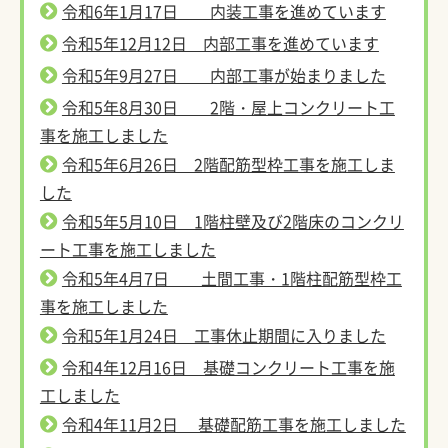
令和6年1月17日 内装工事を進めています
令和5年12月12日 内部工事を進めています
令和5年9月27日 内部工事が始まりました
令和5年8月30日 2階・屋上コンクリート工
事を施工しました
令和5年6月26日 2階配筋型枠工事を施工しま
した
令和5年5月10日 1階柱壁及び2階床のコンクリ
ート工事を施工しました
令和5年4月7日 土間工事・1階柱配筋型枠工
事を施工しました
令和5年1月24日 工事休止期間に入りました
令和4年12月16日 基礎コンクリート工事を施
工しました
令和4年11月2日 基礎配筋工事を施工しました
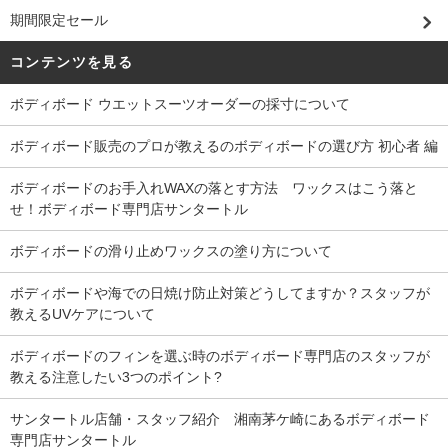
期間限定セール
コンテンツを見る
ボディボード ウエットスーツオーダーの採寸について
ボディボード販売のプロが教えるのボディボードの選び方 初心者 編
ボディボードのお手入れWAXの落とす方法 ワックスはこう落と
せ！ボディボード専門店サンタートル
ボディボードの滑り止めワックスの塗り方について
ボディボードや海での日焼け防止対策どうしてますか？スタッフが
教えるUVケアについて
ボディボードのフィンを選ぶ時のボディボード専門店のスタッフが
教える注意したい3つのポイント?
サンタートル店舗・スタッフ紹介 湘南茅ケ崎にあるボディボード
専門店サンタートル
--
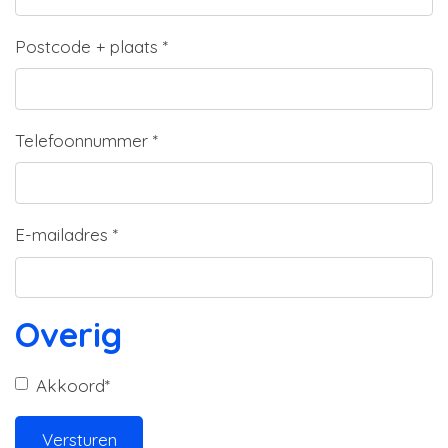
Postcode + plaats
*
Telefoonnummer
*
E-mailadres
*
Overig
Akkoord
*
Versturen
---
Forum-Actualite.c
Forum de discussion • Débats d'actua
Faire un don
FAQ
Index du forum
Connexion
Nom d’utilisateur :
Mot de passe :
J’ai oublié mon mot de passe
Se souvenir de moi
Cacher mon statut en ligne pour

**Problem**
Kayıtlarda "Forum-Actualite.c" ifadesini içeren satırla başlayıp "Cacher mon statut en ligne pour" ifadesini içeren satırla biten kısmı, iki uç da dahil ve boş satırlar atlanarak, "Sıra" ve "Metin" sütunlarından oluşan bir Markdown tablosu olarak biçimlendirin.

**Görevin çözümü**
| Sıra | Metin |
|---|---|
| 1 | Forum-Actualite.c |
| 2 | Forum de discussion • Débats d'actua |
| 3 | Faire un don |
| 4 | FAQ |
| 5 | Index du forum |
| 6 | Connexion |
| 7 | Nom d’utilisateur : |
| 8 | Mot de passe : |
| 9 | J’ai oublié mon mot de passe |
| 10 | Se souvenir de moi |
| 11 | Cacher mon statut en ligne pour |